Q. Can you tell us what changes you made to the configuration?
A. Nothing too complicated. I created a 2-way mirror (RAID10) and ran ATTO against all the configurations available in Storage Spaces to learn where the performance hits are (see graphs). A single disk is the graph where we use a single storage disk of the same type - in the pool, just outside of any RAID. Sandisk is the result of running against the C Drive of the pod (but in my case, this is software RAID1 which may be tainting the results a bit).
Q. How was this configured?
A. This was configured using 15 of the 45 available disks and 32mb write-back cache (can modify this after adding tiered storage). With a total of 81.9TB available storage space, single parity yielded 66.8TB net and a 2-way mirror 38.2TB - there is a 47% loss in space over single parity. However, there is an increase of about 530% in performance.
In a small NAS the loss of space may be significant enough to prevent using a 2-way mirror; but in this behemoth of storage a 2-way mirror with ~5x the performance still providing near 40TB of storage, is a win and there is 180TB still available to configure.
Q. What do you require from your storage server?
A. The need here is fast write time for backups, we have 60 some servers all backing up every night and have had many issues with using multiple small NAS boxes (reliability of the devices, raids going away, etc.). We started turning HP servers into NAS's using the additional cage option and installing 12 drives.
These have been much more reliable, however, we now run into write performance issues where there are too many devices backing up to a single server. We had to deploy multiple converted storage servers and although this is cheaper than enterprise backup storage, it's still not cheap - especially when you purchase your drives from HP.
This produced a situation where we had more storage then what we could write to in a given period of time. The converted storage boxes had the storage we needed but they could not write to the drives fast enough to prevent getting errors in the backup software.
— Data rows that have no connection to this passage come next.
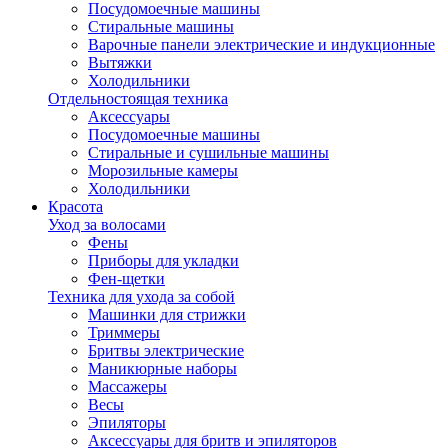
Посудомоечные машины
Стиральные машины
Варочные панели электрические и индукционные
Вытяжки
Холодильники
Отдельностоящая техника
Аксессуары
Посудомоечные машины
Стиральные и сушильные машины
Морозильные камеры
Холодильники
Красота
Уход за волосами
Фены
Приборы для укладки
Фен-щетки
Техника для ухода за собой
Машинки для стрижки
Триммеры
Бритвы электрические
Маникюрные наборы
Массажеры
Весы
Эпиляторы
Аксессуары для бритв и эпиляторов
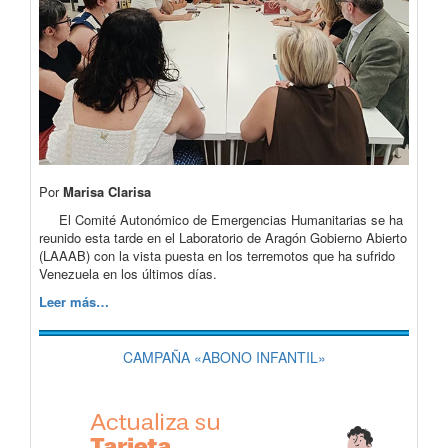
Por
Marisa Clarisa
El Comité Autonómico de Emergencias Humanitarias se ha
reunido esta tarde en el Laboratorio de Aragón Gobierno Abierto
(LAAAB) con la vista puesta en los terremotos que ha sufrido
Venezuela en los últimos días.
Leer más…
CAMPAÑA «ABONO INFANTIL»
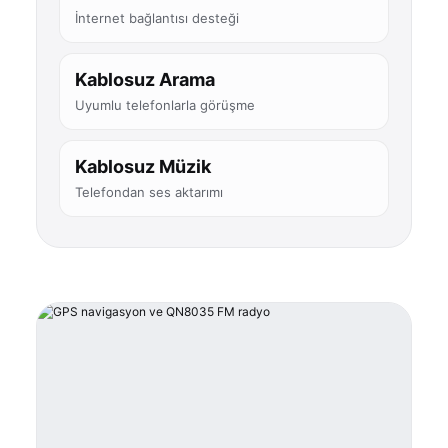
İnternet bağlantısı desteği
Kablosuz Arama
Uyumlu telefonlarla görüşme
Kablosuz Müzik
Telefondan ses aktarımı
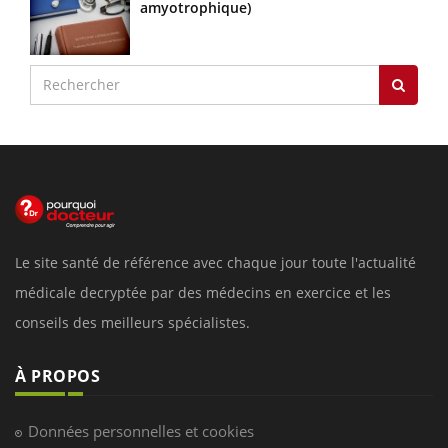
amyotrophique)
Le site santé de référence avec chaque jour toute l'actualité
médicale decryptée par des médecins en exercice et les
conseils des meilleurs spécialistes.
À PROPOS
Données personnelles et cookies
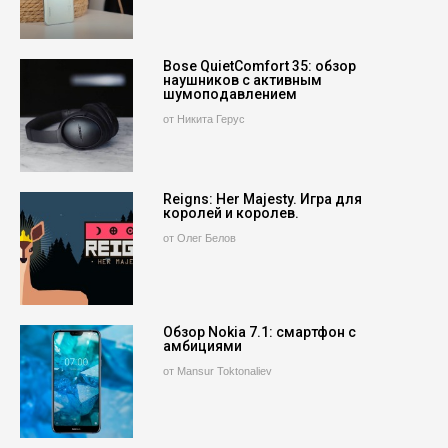
Bose QuietComfort 35: обзор
наушников с активным
шумоподавлением
от Никита Герус
Reigns: Her Majesty. Игра для
королей и королев.
от Олег Белов
Обзор Nokia 7.1: смартфон с
амбициями
от Mansur Toktonaliev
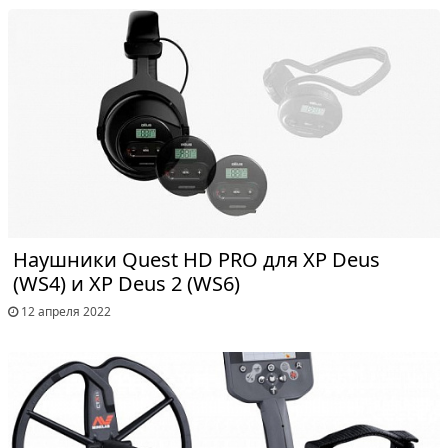
Наушники Quest HD PRO для XP Deus
(WS4) и XP Deus 2 (WS6)
12 апреля 2022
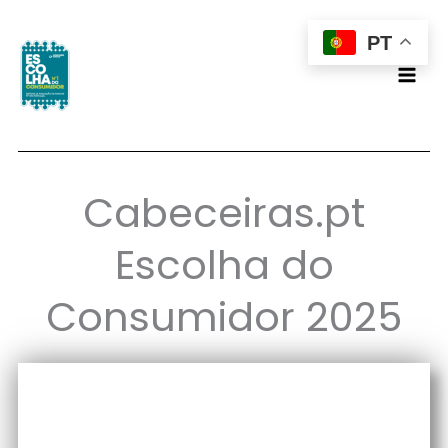
Skip
PT
to
content
Cabeceiras.pt
Escolha do
Consumidor 2025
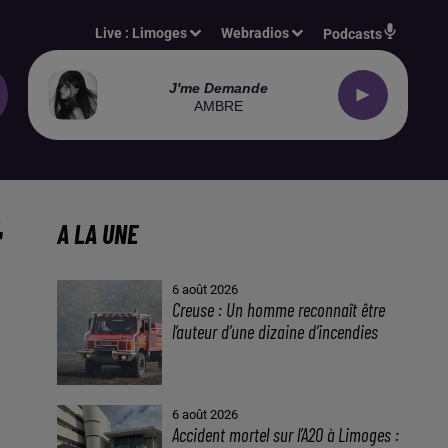
Live :
Limoges
Webradios
Podcasts
J'me Demande
AMBRE
É
A LA UNE
6 août 2026
Creuse : Un homme reconnaît être
l’auteur d’une dizaine d’incendies
6 août 2026
Accident mortel sur l’A20 à Limoges :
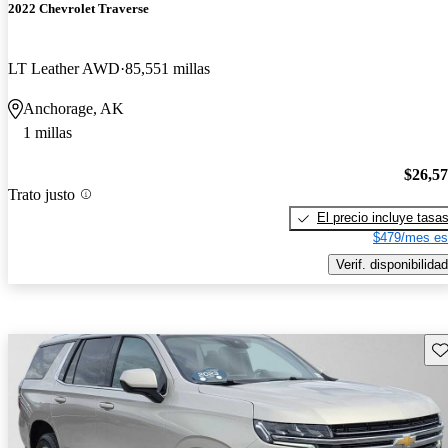
2022 Chevrolet Traverse
LT Leather AWD
85,551 millas
Anchorage, AK
1 millas
$26,5
Trato justo
El precio incluye tasa
$479/mes es
Verif. disponibilidad
Gu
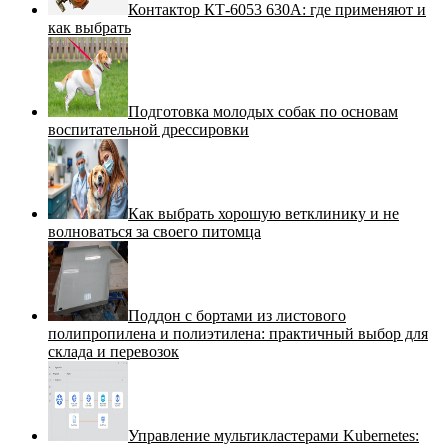
Контактор КТ-6053 630А: где применяют и
как выбрать
Подготовка молодых собак по основам
воспитательной дрессировки
Как выбрать хорошую ветклинику и не
волноваться за своего питомца
Поддон с бортами из листового
полипропилена и полиэтилена: практичный выбор для
склада и перевозок
Управление мультикластерами Kubernetes:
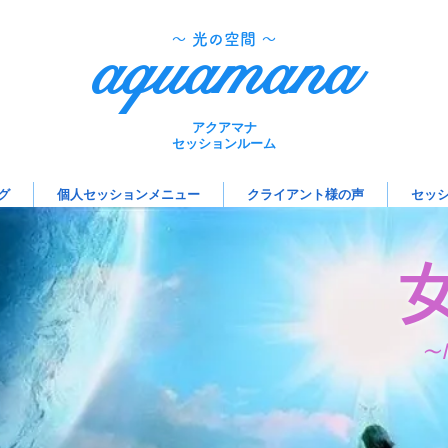
aquamana
​～ 光の空間 ～
アクアマナ
セッションルーム
グ
個人セッションメニュー
クライアント様の声
セッ
～M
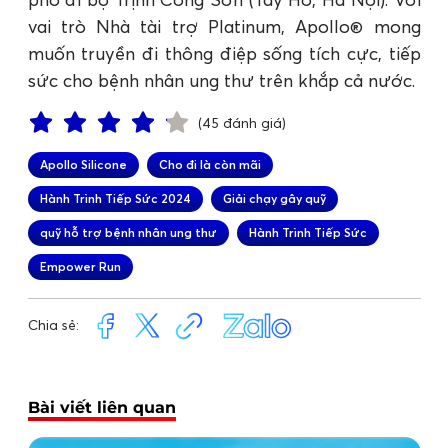
vai trò Nhà tài trợ Platinum, Apollo® mong
muốn truyền đi thông điệp sống tích cực, tiếp
sức cho bệnh nhân ung thư trên khắp cả nước.
(45 đánh giá)
Apollo Silicone
Cho đi là còn mãi
Hành Trình Tiếp Sức 2024
Giải chạy gây quỹ
quỹ hỗ trợ bệnh nhân ung thư
Hành Trình Tiếp Sức
Empower Run
Chia sẻ:
Bài viết liên quan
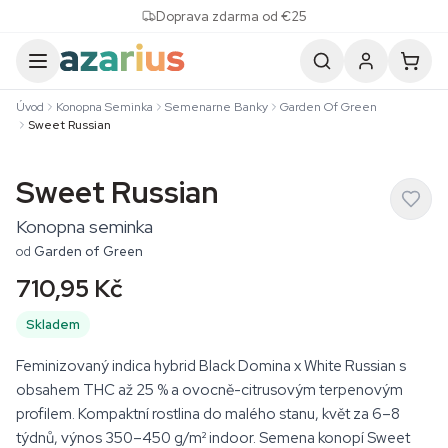
Skip to content
Doprava zdarma od €25
Úvod
Konopna Seminka
Semenarne Banky
Garden Of Green
Sweet Russian
Sweet Russian
Konopna seminka
od
Garden of Green
710,95 Kč
Skladem
Feminizovaný indica hybrid Black Domina x White Russian s
obsahem THC až 25 % a ovocně-citrusovým terpenovým
profilem. Kompaktní rostlina do malého stanu, květ za 6–8
týdnů, výnos 350–450 g/m² indoor. Semena konopí Sweet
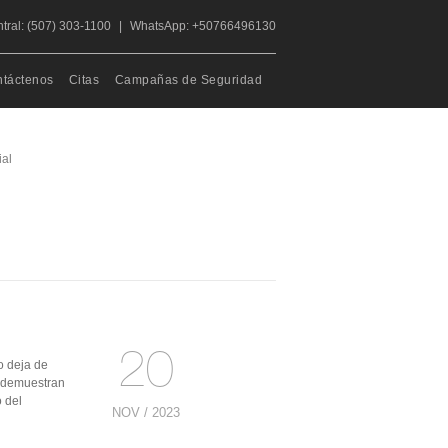
tral: (507) 303-1100
|
WhatsApp: +50766496130
táctenos
Citas
Campañas de Seguridad
ial
20
o deja de
a demuestran
 del
NOV / 2023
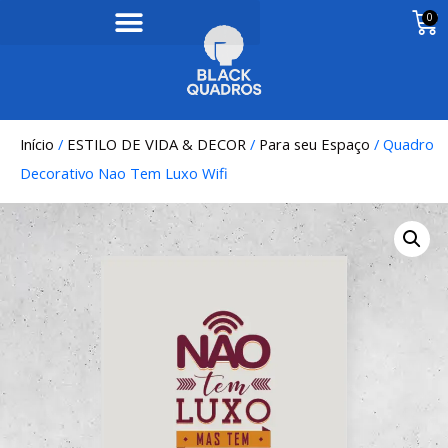
0
Início
/
ESTILO DE VIDA & DECOR
/
Para seu Espaço
/ Quadro
Decorativo Nao Tem Luxo Wifi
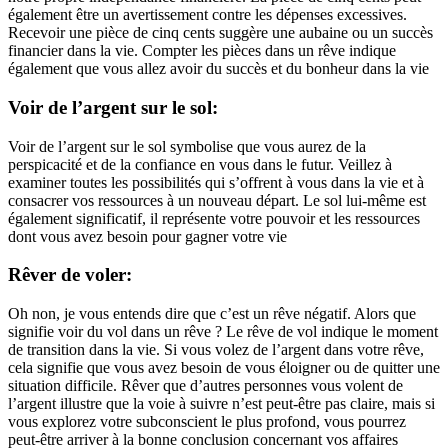
également être un avertissement contre les dépenses excessives.
Recevoir une pièce de cinq cents suggère une aubaine ou un succès
financier dans la vie. Compter les pièces dans un rêve indique
également que vous allez avoir du succès et du bonheur dans la vie
Voir de l’argent sur le sol:
Voir de l’argent sur le sol symbolise que vous aurez de la
perspicacité et de la confiance en vous dans le futur. Veillez à
examiner toutes les possibilités qui s’offrent à vous dans la vie et à
consacrer vos ressources à un nouveau départ. Le sol lui-même est
également significatif, il représente votre pouvoir et les ressources
dont vous avez besoin pour gagner votre vie
Rêver de voler:
Oh non, je vous entends dire que c’est un rêve négatif. Alors que
signifie voir du vol dans un rêve ? Le rêve de vol indique le moment
de transition dans la vie. Si vous volez de l’argent dans votre rêve,
cela signifie que vous avez besoin de vous éloigner ou de quitter une
situation difficile. Rêver que d’autres personnes vous volent de
l’argent illustre que la voie à suivre n’est peut-être pas claire, mais si
vous explorez votre subconscient le plus profond, vous pourrez
peut-être arriver à la bonne conclusion concernant vos affaires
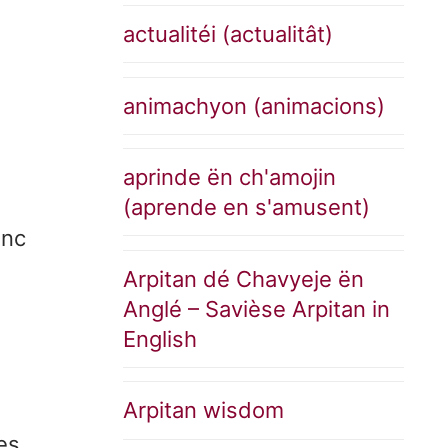
actualitéi (actualitât)
animachyon (animacions)
aprinde ën ch'amojin
(aprende en s'amusent)
anc
Arpitan dé Chavyeje ën
Anglé – Savièse Arpitan in
English
Arpitan wisdom
es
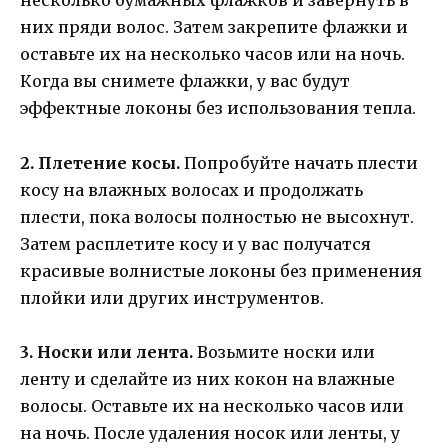
несколько бумажных флажков и завернуть в
них пряди волос. Затем закрепите флажки и
оставьте их на несколько часов или на ночь.
Когда вы снимете флажки, у вас будут
эффектные локоны без использования тепла.
2. Плетение косы.
Попробуйте начать плести
косу на влажных волосах и продолжать
плести, пока волосы полностью не высохнут.
Затем расплетите косу и у вас получатся
красивые волнистые локоны без применения
плойки или других инструментов.
3. Носки или лента.
Возьмите носки или
ленту и сделайте из них кокон на влажные
волосы. Оставьте их на несколько часов или
на ночь. После удаления носок или ленты, у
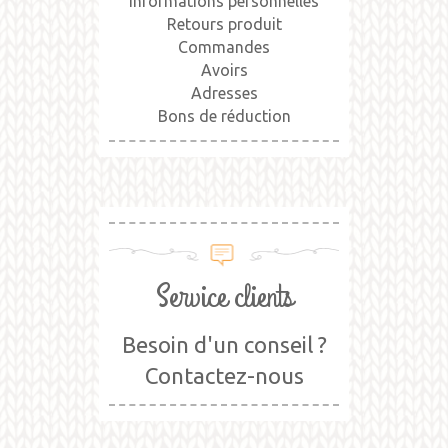
Informations personnelles
Retours produit
Commandes
Avoirs
Adresses
Bons de réduction
Service clients
Besoin d'un conseil ?
Contactez-nous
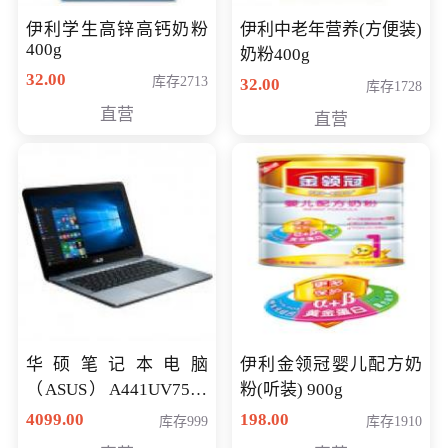
伊利学生高锌高钙奶粉
伊利中老年营养(方便装)
400g
奶粉400g
32.00
库存2713
32.00
库存1728
直营
直营
华硕笔记本电脑
伊利金领冠婴儿配方奶
（ASUS）A441UV7500
粉(听装) 900g
顽石（7代i7-7500U 4G
4099.00
198.00
库存999
库存1910
500G GT920MX 独显）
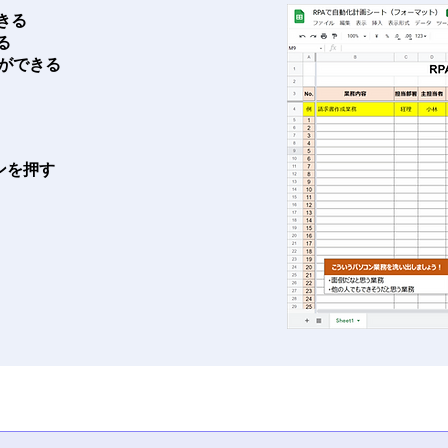
きる
る
とができる
ンを押す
Q. How will the Storinator help?
A. What gets me excited with the Storinator (which is saving the cost of three HP servers with hard drives), is that I can get the same storage - with infinitely better write performance (even running Windows). In turn, I need to buy less physical storage boxes. Fewer devices are a good thing - math says that I may need only two Storinator servers to replace my multiple HP converted storage servers. (See graph of the HP box performance.)
Note: This may be tainted because it's a box in a production environment but as you can see I would need basically 1 HP storage box per server to get the same throughput write performance that I'm getting in testing with the Storinator.